Et, alors qu’il aborde le thème de l’intrusion du criminel comme personnage principal dans la littérature policière, parallèlement à une époque où la presse cultive « innocemment » le sentiment d’insécurité dans ses colonnes, l’amalgame devient douteux et le propos révèle une lupinose aigüe, universalienne qui plus est et qu’il convient de soigner par des bains de siège dans les eaux gelées de la Bérézina. Tulard ou du cochon ? Tulard-sène ou du Marius plutôt !
Tome 20
Jean Tulard
Article : ROMAN POLICIER
Rubrique : Le criminel
En 1892, la France est touchée par une vague d’attentats anarchistes. Un an plus tard, Vaillant jette une bombe dans la salle des séances de la Chambre des députés. Des noms deviennent familiers au public : Ravachol, Bonnot et sa sinistre bande … Une nouvelle peur saisit les possédants. Alors paraît en 1911, Fantômas :
Allongeant son ombre immense
Sur le monde et sur Paris,
Quel est ce spectre aux yeux gris ?
Qui surgit dans le silence ?
Fantômas serait-ce toi ?
Qui te dresses sur les toits ?
Qui est Fantômas ? « Rien et tout, personne mais cependant quelqu’un. Enfin, que fait-il ce quelqu’un ? Il fait ». Ainsi est présenté par ses auteurs, Pierre Souvestre et Marcel Allain, celui qui se définit comme « le maître de tout ». Fantômas est le génie du mal. Et, lorsqu’il disparait en mer, dans « La fin de Fantômas » en 1913, la France pousse un soupir de soulagement. Pas pour longtemps … Léon Sasie invente un autre génie du mal, Zigomar, tandis que Bernède imagine Belphégor, fantôme du Louvre, et que Gaston Leroux crée Chéri-Bibi, le féroce bagnard marqué par le destin (« fatalitas ! » dit-il en toute occasion), et descendant indirect du Rocambole de Ponson du Terrail.

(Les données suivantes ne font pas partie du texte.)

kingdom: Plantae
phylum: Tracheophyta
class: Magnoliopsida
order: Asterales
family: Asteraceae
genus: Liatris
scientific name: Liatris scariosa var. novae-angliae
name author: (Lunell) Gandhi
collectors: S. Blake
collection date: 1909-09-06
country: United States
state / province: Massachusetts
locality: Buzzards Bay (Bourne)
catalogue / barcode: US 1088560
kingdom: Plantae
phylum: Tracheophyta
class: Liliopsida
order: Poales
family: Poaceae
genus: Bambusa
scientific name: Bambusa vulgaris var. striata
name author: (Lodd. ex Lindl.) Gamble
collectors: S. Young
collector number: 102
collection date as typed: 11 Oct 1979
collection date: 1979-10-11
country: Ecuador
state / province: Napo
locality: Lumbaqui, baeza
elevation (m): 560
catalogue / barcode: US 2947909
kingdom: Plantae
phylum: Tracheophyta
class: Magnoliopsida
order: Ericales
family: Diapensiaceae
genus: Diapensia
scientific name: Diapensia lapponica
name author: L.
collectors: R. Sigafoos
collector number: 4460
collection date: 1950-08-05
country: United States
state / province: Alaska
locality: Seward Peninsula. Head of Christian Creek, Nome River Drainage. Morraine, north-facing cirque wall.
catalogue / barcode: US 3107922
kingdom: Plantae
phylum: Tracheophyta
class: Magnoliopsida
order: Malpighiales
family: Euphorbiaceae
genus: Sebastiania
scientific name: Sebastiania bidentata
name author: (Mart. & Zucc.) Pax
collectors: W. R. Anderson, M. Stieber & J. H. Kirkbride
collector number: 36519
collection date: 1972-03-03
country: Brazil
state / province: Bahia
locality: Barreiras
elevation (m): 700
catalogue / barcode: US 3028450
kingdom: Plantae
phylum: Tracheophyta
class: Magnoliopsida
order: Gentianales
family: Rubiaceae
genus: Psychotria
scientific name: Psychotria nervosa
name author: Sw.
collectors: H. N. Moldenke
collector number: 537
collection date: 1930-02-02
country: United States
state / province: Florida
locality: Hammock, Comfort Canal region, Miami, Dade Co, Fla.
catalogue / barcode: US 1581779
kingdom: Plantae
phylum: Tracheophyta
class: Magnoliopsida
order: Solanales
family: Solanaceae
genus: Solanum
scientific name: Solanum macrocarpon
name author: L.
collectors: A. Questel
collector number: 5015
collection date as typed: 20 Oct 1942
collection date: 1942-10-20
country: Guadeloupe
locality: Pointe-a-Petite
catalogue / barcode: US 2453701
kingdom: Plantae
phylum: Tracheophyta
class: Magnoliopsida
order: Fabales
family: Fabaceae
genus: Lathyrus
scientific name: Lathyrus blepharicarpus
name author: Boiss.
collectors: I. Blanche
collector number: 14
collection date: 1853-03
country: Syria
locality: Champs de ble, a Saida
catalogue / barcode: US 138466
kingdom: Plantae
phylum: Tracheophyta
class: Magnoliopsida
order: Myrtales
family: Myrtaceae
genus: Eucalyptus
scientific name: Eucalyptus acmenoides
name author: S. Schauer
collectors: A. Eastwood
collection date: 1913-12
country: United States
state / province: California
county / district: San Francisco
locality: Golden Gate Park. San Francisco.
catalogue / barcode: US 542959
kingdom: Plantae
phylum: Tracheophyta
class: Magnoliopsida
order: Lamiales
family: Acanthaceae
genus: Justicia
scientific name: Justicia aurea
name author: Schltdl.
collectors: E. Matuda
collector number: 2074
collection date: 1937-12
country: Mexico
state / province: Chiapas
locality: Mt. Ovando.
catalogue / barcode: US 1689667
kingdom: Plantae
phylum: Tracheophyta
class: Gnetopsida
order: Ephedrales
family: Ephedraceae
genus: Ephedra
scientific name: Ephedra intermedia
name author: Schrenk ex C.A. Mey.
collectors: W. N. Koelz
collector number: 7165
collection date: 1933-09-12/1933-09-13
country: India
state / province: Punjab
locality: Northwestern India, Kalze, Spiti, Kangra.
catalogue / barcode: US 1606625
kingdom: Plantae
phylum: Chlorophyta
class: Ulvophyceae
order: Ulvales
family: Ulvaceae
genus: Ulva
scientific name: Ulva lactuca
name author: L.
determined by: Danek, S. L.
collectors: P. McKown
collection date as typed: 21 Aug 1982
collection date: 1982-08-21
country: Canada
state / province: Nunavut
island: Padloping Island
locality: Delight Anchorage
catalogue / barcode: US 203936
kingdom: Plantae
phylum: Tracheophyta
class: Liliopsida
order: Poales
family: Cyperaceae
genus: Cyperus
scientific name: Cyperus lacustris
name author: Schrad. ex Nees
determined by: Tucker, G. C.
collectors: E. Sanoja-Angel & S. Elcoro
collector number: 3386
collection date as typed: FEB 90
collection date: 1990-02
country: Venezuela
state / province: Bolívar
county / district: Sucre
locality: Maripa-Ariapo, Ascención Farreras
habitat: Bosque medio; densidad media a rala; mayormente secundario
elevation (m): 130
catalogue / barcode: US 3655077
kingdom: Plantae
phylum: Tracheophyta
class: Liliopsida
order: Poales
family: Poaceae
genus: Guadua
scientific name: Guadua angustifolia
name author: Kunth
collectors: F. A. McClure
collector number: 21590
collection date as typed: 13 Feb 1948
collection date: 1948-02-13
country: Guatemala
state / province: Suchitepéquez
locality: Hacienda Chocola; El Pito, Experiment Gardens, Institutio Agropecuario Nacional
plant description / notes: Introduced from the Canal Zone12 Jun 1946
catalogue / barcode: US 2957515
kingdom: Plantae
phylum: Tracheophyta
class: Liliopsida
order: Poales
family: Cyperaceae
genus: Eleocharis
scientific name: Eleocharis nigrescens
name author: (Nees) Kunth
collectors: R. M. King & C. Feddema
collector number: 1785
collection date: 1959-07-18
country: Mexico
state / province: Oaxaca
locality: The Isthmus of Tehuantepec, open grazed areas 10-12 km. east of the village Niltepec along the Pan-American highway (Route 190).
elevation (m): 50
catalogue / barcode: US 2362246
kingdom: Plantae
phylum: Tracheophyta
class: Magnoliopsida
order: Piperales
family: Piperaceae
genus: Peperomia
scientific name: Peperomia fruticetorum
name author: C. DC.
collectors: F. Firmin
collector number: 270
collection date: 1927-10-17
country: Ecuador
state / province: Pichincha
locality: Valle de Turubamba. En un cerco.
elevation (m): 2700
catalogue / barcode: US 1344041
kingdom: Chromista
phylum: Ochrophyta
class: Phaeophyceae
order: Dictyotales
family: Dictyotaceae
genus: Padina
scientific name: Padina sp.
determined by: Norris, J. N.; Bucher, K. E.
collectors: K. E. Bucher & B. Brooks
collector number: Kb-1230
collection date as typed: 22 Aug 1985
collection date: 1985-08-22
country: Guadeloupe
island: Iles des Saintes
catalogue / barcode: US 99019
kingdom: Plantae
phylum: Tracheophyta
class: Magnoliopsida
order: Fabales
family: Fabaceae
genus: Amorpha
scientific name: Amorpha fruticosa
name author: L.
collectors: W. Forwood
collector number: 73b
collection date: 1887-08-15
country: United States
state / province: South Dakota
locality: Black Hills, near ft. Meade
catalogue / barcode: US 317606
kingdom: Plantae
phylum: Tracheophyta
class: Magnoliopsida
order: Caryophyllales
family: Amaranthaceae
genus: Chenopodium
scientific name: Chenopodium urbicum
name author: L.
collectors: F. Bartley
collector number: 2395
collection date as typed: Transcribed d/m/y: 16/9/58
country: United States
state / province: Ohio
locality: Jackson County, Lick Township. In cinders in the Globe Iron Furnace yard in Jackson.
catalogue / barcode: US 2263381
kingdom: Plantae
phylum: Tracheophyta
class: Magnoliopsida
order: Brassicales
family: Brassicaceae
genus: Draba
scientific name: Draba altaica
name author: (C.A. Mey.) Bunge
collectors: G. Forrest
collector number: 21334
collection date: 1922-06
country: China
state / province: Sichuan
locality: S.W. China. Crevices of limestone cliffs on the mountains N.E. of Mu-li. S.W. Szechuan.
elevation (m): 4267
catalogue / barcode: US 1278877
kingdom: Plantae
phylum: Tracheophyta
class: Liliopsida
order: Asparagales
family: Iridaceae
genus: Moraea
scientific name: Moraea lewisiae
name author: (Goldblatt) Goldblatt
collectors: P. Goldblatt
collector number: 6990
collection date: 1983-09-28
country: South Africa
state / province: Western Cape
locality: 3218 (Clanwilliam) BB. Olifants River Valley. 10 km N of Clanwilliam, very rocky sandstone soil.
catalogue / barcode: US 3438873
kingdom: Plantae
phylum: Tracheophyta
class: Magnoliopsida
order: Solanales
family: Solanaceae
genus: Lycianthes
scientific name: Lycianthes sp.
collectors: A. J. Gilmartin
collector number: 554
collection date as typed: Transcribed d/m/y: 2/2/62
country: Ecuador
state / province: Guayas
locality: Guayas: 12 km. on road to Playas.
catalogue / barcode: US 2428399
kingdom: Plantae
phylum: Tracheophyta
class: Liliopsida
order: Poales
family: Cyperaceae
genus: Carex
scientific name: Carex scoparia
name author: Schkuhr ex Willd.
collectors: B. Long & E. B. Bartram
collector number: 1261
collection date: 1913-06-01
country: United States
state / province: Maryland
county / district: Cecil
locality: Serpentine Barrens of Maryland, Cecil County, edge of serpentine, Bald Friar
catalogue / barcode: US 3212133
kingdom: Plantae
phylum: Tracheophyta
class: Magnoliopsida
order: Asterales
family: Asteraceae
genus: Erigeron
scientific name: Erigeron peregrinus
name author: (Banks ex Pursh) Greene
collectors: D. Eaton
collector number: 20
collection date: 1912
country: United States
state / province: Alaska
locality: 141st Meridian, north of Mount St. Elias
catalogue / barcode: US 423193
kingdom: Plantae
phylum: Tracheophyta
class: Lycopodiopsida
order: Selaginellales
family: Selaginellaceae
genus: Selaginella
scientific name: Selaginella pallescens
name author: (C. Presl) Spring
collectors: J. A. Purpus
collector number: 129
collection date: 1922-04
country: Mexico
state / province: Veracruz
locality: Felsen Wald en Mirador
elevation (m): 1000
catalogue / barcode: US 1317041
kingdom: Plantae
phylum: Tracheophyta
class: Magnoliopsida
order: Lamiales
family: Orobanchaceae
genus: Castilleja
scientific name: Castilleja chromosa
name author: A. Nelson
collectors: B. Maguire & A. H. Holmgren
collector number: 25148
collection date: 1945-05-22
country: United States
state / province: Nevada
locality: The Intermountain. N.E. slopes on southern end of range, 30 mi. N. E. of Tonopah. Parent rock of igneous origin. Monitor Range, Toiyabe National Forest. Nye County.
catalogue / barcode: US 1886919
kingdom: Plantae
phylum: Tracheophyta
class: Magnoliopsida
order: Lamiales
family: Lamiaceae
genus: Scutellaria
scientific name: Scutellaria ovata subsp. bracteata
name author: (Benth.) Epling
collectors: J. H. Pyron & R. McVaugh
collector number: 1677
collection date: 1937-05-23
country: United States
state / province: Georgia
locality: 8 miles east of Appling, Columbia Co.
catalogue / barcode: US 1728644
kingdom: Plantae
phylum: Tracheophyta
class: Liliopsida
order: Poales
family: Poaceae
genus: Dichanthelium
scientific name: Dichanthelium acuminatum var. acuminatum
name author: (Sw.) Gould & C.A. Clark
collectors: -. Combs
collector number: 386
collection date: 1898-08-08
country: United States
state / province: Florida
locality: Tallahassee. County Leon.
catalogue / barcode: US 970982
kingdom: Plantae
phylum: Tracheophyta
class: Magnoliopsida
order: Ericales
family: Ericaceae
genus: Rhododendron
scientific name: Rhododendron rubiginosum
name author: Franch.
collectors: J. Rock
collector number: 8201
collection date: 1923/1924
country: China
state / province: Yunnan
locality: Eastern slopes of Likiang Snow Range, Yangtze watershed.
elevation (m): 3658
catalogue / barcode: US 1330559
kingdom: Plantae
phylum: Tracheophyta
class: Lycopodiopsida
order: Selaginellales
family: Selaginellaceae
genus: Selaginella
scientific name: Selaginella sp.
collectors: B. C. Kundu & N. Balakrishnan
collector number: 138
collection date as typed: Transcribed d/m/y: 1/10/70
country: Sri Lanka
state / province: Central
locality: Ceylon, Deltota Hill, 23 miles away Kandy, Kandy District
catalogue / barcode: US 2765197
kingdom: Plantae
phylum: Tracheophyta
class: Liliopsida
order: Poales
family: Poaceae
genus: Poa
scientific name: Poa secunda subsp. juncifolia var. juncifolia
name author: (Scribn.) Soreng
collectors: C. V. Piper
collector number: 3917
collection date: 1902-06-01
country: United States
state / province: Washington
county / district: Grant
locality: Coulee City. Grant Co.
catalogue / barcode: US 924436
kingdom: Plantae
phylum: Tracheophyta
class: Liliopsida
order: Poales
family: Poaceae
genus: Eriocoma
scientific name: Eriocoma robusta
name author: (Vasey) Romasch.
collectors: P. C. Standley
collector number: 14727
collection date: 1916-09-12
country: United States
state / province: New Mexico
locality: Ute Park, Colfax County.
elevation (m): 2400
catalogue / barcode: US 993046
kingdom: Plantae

Mais on a vite découvert que, par son caractère individualiste, l’anarchiste ne mettait guère en péril la société. Du coup, il parut même sympathique et l’intérêt des auteurs de romans policier se déplaça souvent du justicier vers le criminel. Beau-frère de Conan Doyle, Hornung avait ouvert la voie en lançant l’anti-Holmes, le gentleman-cambrioleur Rafles qui aura pour disciple Loup solitaire de Vance et le Saint de Leslie Charteris.
Inspiré par l’anarchiste Marius Jacob qui ne tuait pas mais volait les riches pour le plus grand profit des organisations libertaires, voici que parait en 1905, dans Je sais Tout, Arsène Lupin, qui deviendra bientôt aussi populaire que D’Artagnan. L’éditeur Lafitte réussit à convaincre l’auteur Maurice Leblanc de donner une suite aux aventures de ce sympathique cambrioleur que frac et monocle transformait en homme du monde sur les couvertures des fascicules qui lui étaient consacrés et que dessinait Léo Fontan. Il défiait la société mais sans les démonstrations sanglantes de Fantômas ou le côté mal élevé des Pieds Nickelés. Il eut en conséquence de nombreux imitateurs. Edgar Pipe d’Arnould Galopin ; Samson Clairval de Didelot ; le Pouce, l’Index et le Majeur de Jean Le Hallier. Ce n’est plus le chasseur mais le gibier qui va compter dans un type de roman criminel où « l’énigme » s’efface devant « la traque » et les efforts de l’assassin pour s’échapper. A cet égard Francis Iles (alias Anthony Berkeley Cox) ouvre la voie avec Complicité (Malice Aforethrought) en 1931 et Premeditation (Before the fact) (l’assassin vu par sa victime) l’année suivante. Le procédé débouche sur le suspens où vont exceller des auteurs aussi différents que William Irish (Lady Fantôme, 1942 ; La sirène du Mississippi [Waltz into darkness] 1947 ; J’ai épousé une ombre [I married a dead man] 1948), Boileau et Narcejac ou Patricia Highsmith.